This Bioengineering Research Partnership (BRP) will focus the efforts of highly qualified engineers, scientists and micro-surgeons from Johns Hopkins University and Carnegie-Mellon University to develop technology and systems addressing fundamental limitations in current microsurgical practice, using vitreoretinal surgery as our focus. Vitreoretinal surgery is the most technically demanding ophthalmologic discipline and addresses prevalent sight-threatening conditions in areas of growing need. With the aging of our population, the prevalence of sight-threatening conditions will continue to escalate. Retinal surgery is currently performed under an operating microscope with free-hand instrumentation. Limitations include limited visual resolution, and physiological hand tremor. The surgeon also struggles with a lack of tactile feedback, proximity sensing, and real-time sensing of physiological parameters of the retina. Surgical technique and efficiency would be enhanced by the integration of preoperative images with the intraoperative view. Poor ergonomics for the surgeon in current practice result in surgeon fatigue and potential disability. All of these factors contribute to extended operating times, attendant light toxicity, and higher than needed complication rates. At the center of our planned approach is a "surgical workstation" system interfaced to a stereo visualization subsystem and a family of novel sensors, instruments, and robotic devices. The capabilities of these components individually address important limitations of current practice;together they provide a modular, synergistic, and extendable system that enables computer-interfaced technology and information processing to work in partnership with surgeons to improve clinical care and enable novel therapeutic approaches.

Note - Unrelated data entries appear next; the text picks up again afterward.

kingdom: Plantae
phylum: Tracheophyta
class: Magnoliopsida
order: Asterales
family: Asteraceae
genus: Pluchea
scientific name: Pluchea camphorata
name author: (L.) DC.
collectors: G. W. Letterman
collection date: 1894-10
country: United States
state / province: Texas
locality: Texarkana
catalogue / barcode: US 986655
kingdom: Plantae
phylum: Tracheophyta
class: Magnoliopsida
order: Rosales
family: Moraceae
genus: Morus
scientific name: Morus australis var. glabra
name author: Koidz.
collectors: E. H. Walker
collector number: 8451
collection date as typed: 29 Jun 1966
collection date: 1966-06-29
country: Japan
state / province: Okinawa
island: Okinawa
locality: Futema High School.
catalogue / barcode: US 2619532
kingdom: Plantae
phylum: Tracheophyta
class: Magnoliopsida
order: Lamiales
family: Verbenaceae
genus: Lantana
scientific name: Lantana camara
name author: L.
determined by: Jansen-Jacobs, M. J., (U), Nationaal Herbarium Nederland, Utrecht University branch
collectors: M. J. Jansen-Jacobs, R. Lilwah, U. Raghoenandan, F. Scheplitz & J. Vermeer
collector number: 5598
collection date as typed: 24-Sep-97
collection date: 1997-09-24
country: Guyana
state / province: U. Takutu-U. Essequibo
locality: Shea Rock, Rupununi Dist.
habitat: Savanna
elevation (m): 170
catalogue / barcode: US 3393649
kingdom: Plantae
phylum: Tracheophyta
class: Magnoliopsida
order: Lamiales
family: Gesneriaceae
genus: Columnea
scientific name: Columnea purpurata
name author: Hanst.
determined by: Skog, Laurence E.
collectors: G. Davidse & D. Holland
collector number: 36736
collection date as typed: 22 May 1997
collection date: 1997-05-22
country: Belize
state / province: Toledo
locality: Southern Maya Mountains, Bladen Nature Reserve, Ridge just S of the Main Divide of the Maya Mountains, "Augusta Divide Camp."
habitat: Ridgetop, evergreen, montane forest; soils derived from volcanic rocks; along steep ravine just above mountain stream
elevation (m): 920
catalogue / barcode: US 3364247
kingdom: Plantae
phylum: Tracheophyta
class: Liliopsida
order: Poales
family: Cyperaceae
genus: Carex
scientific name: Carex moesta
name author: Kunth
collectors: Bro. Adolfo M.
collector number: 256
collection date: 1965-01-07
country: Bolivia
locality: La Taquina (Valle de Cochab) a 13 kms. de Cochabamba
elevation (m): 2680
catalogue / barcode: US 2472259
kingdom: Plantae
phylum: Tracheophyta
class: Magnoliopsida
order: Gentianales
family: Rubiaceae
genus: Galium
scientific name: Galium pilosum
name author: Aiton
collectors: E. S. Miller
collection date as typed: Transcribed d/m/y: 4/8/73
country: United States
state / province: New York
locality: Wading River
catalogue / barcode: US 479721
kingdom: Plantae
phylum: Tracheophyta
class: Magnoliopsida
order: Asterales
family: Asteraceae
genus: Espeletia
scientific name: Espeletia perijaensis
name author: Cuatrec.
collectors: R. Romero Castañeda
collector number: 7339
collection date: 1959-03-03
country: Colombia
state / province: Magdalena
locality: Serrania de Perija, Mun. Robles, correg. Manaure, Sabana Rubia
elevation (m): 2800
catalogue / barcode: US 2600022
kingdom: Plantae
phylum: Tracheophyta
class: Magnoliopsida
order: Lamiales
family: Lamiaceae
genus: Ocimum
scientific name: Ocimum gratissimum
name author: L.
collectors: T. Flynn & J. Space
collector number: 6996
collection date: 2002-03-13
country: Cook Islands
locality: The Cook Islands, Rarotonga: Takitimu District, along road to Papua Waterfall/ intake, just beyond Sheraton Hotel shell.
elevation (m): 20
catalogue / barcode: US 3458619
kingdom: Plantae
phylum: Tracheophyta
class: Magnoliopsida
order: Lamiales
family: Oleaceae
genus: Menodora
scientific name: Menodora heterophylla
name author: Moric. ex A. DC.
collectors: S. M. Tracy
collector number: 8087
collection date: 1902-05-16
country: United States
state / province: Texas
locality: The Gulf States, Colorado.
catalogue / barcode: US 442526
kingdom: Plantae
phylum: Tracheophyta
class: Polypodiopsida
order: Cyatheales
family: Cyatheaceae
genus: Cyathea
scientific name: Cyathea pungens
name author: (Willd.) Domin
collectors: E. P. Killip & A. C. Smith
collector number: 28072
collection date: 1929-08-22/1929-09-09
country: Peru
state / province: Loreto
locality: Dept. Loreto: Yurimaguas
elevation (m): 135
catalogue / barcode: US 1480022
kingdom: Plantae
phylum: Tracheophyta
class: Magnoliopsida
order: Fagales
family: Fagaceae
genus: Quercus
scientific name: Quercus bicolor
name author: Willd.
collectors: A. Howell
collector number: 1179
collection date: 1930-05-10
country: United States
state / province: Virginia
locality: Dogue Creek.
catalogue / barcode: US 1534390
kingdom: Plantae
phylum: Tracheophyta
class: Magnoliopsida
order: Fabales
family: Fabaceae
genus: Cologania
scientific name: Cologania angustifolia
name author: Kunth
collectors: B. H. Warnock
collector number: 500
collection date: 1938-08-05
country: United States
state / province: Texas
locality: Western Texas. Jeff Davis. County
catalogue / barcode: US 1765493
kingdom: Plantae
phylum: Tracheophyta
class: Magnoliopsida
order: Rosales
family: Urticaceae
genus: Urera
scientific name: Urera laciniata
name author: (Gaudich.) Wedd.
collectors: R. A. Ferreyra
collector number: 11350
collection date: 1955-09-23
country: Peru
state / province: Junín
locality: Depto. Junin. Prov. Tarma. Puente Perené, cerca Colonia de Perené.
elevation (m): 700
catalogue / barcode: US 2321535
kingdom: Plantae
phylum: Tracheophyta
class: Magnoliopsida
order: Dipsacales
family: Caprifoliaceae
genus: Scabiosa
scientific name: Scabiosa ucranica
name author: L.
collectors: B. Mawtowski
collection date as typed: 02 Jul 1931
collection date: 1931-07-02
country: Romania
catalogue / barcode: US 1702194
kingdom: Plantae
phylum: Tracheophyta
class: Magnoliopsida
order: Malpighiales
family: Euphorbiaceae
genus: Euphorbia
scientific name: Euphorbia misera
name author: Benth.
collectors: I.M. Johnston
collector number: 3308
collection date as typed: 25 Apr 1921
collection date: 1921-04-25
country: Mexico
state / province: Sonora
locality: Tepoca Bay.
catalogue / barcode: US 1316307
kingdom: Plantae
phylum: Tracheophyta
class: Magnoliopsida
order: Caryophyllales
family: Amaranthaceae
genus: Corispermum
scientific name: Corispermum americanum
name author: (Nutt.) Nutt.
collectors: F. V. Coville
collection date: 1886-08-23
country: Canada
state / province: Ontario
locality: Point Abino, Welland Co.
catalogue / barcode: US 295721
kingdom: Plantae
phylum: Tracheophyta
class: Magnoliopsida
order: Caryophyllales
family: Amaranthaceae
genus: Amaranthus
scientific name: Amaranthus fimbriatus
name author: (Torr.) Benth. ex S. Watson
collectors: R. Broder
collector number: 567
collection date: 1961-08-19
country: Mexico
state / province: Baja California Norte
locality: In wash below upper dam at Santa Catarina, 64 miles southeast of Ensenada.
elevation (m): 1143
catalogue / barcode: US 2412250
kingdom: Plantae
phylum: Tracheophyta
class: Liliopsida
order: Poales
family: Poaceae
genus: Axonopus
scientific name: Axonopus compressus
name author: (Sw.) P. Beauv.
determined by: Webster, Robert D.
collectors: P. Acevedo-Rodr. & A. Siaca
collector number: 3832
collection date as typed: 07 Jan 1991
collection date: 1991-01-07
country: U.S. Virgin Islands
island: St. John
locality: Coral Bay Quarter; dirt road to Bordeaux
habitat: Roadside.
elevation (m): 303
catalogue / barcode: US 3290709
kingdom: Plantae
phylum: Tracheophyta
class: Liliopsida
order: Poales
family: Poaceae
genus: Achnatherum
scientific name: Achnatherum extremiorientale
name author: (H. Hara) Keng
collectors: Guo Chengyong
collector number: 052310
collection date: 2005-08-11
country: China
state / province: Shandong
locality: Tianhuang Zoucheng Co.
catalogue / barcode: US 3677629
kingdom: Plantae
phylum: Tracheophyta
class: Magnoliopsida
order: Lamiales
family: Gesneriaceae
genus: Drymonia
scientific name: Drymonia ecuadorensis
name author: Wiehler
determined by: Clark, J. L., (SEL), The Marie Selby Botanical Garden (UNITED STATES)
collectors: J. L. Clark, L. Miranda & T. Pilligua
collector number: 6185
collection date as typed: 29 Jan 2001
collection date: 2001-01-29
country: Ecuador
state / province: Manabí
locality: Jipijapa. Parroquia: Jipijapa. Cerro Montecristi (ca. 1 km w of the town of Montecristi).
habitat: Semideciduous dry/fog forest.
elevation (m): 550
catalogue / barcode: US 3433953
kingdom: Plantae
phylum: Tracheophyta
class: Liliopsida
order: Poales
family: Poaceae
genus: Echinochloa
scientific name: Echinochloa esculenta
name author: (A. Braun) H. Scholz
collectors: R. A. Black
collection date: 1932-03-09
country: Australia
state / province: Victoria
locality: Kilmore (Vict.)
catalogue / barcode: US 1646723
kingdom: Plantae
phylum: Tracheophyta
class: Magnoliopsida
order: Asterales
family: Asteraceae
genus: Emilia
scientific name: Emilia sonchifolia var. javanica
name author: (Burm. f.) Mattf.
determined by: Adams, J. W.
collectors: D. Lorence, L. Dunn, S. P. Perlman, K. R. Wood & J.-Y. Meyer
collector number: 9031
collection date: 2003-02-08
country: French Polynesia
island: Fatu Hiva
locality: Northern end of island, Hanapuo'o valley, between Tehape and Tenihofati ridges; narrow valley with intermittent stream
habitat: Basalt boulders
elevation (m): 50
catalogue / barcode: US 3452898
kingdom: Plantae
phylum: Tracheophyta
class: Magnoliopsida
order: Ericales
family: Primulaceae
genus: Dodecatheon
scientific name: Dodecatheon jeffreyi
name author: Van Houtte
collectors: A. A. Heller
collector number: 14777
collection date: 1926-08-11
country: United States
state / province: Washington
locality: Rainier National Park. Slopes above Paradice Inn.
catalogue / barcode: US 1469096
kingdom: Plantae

Our specific aims are 1) Develop enabling technology addressing fundamental limitations in image processing and information fusion, sensing, and manipulation;2) integrate these components into a modular extendable system to significantly enhance surgeons'ability to perform microsurgical tasks;and 3) evaluate our systems'ability to improve surgeon performance of realistic surgical tasks on realistic phantom, cadaver, and animal models associated with three testbed applications. We have chosen surgical treatment of three common sight threatening conditions to provide specific focus for our research: pathology of the retinal surface, pathology of the internal limiting membrane, and retinal vein occlusion. The specific capabilities that we propose to develop both address the specific challenges associated with these procedures and are applicable to other techniques and diseases required of vitreoretinal surgery. Their integration will validate our overall system approach and provide a basis for further development both for ophthalmic applications and other microsurgical disciplines such as neurosurgery or microvascular surgery.
This Bioengineering Research Partnership (BRP) addresses fundamental limitations in current microsurgical practice, focusing on vitreoretinal surgery, which is the most technically demanding ophthalmologic discipline. The capabilities developed directly address challenges associated with surgical treatment of three of the most common causes of vision loss, which are becoming more prevalent with the aging of our population. Further, these capabilities are broadly applicable in other microsurgical problems, and the system will enable further advances both for ophthalmology and for other microsurgical disciplines.